"Prendi un sorriso, regalalo a chi non l'ha mai avuto.
Prendi un raggio di sole, fallo volare là dove regna la notte.
Scopri una sorgente, fà bagnare chi vive nel fango.
Prendi una lacrima, posala sul volto di chi non ha pianto.
Prendi il coraggio, mettilo nell'animo di chi non sa lottare.
Scopri la vita, raccontala a chi non sa capirla.
Prendi la speranza e vivi nella sua luce.
Prendi la bontà e donala a chi non sa donare.
Scopri l'amore e fallo conoscere al mondo."
(Ghandi)
Speranza, rinascita e amicizia. Ecco cosa può accomunare un gruppo di artisti e far crescere dentro di essi le basi per un ambizioso progetto musicale. Rinascita, perché è alla mente geniale di Paolo Siani (storico batterista dei Nuova Idea, tra i migliori gruppi prog dell'epoca d'oro degli anni Settanta e tra i più sottovalutati) che si deve questa grande reunion; amicizia, perché ha trascinato con sè alcuni dei nomi più importanti di quegli anni mitici, fucina di band e artisti dalle spiccate capacità tecniche e compositive e dal piglio innovativo; speranza, perché l'intero ricavato della vendita dell'album è destinato all'ospedale pediatrico Gaslini di Genova.

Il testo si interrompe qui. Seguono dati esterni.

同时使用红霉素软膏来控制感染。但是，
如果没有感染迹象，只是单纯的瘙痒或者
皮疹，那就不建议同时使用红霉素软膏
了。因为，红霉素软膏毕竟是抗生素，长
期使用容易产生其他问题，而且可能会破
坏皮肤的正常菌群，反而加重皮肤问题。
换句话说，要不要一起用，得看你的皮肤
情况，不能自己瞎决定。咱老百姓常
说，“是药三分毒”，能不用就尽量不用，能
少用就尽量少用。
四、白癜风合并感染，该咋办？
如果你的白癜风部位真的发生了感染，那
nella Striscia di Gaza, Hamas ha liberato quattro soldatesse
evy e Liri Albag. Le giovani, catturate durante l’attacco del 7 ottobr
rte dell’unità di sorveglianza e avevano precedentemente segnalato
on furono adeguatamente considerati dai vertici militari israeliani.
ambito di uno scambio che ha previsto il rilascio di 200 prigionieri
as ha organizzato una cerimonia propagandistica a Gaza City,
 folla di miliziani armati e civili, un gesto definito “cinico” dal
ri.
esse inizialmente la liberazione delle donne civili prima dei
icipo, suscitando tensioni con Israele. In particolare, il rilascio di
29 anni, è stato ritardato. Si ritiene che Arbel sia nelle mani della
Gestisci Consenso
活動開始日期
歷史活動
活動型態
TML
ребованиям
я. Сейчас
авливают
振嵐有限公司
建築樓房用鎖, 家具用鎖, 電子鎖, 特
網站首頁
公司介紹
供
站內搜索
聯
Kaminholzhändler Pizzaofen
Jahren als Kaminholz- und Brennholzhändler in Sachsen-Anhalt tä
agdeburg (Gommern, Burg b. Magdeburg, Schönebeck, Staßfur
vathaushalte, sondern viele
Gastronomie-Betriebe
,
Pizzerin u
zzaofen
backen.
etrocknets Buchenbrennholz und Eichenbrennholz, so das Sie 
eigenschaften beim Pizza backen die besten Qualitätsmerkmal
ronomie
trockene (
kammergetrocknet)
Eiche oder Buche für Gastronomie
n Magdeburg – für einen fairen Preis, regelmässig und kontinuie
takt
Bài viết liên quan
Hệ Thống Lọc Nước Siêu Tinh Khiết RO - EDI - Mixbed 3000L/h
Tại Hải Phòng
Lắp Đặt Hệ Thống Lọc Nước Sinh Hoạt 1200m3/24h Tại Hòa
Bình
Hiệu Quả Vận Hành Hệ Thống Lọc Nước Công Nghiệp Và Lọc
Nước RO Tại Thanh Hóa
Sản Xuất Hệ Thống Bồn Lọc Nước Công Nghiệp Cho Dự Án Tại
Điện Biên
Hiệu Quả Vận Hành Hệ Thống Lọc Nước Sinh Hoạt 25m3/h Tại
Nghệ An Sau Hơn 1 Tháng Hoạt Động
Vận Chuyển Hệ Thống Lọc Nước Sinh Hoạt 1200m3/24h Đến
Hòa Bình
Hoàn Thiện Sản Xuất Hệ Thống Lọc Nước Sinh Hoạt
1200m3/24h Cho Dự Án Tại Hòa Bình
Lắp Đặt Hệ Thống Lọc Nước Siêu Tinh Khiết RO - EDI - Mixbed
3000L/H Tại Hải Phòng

Un progetto ambizioso, dicevamo, poiché non si tratta di una futile rievocazione nostalgica dei bei tempi andati (i Nuova Idea furono i più prolifici all'epoca, coi loro 3 album pubblicati, in confronto a band che sparirono dopo una sola pubblicazione), bensì un cammino studiato, le cui tappe sono scandite non solo dal susseguirsi di musiche e testi, ma anche dalle audaci sperimentazioni e fusioni di generi e stili.
L'opus si presenta, in sostanza, quasi come un concept, come vuole la tradizione e, fin dall'artwork, si mostra sontuoso ed impegnato, quasi minaccioso. Sulla copertina si delinea una scacchiera, immersa in uno scenario che odora di tempesta, mentre alcuni pezzi osservano, attoniti, il Re, spezzato al suolo ed in fiamme. Rivincita? Vendetta? Rovesciamento dei ruoli sociali?
Le parole di Mahatma Ghandi (riportate all'inizo della recensione) sono una piccola ma significativa introduzione, una finestra su un piccolo universo, grande la durata di cinquanta intensissimi minuti, un universo fatto di flauti celestiali, splendidi Hammond ed effetti elettronici degni dei fasti del passato. Wizard Intro è il prologo ufficiale in cui le corde di una chitarra elettrica si scatenano in un riff di stampo decisamente più hard-rock. Madre Africa, invece, dà inizio all'azione e, tra l'intro strumentale ed il fulcro dell'album, si posiziona senza mezzi termini, imponendosi con le sue graffianti parole (impreziosite dalla performance di un grandissimo Roberto Tiranti, New Trolls) che viaggiano insieme alla musica drammatica in ottimo pezzo (da segnalare lo stupendo solo di Mauro Pagani al flauto). Forse è proprio quest'insieme di caratteristiche che fa passare leggermente in secondo piano la dolcissima Questa Penombra è Lenta. Chimera non è il classico intermezzo, bensì una vera e propria perla dalle sfumature jazz, in cui spadroneggia l'abilità pianistica di Marco Zoccheddu.
Si giunge così al momento più alto del disco. La suite The Game ha la struttura di un pezzo classico con i suoi giochi di tema e variazioni che si alternano in quattro movimenti ad altissimo tenore, tecnico ed artistico. Piena di energia e meraviglie, è la rappresentazione del mondo incantato che il titolo dell'album anticipava ed è proprio nelle parole di Mickey's che ne assaporiamo l'onirico retrogusto:
Elfi, donzelle, cavalli
e un fachiro.
Gira la giostra, più corto il respiro...
Cluster Bombs è sicuramente la più caustica. I nostri ci riportano, bruscamente, dall'immaginifico alla triste, cruda realtà; una realtà fatta di morte, in cui sono solo i più deboli a pagare e soffrire. In un abile susseguirsi di opposti, le prodezze vocali di Tiranti e la durezza del testo sono, con This Open Show, sostituite nuovamente da suoni delicati. Come degli attori che si inchinano al pubblico, gli artisti ringraziano e aprono le porte a C'era una volta, l'epilogo perfetto.
Intenso, profondo e sanguigno, il disco non è destinato esclusivamente ai soli palati assuefatti al genere ma, per le sue variegate influenze e per lo spessore dei musicisti che vi hanno collaborato, è un autentico gioiello tra la nostrana produzione rock degli ultimi anni.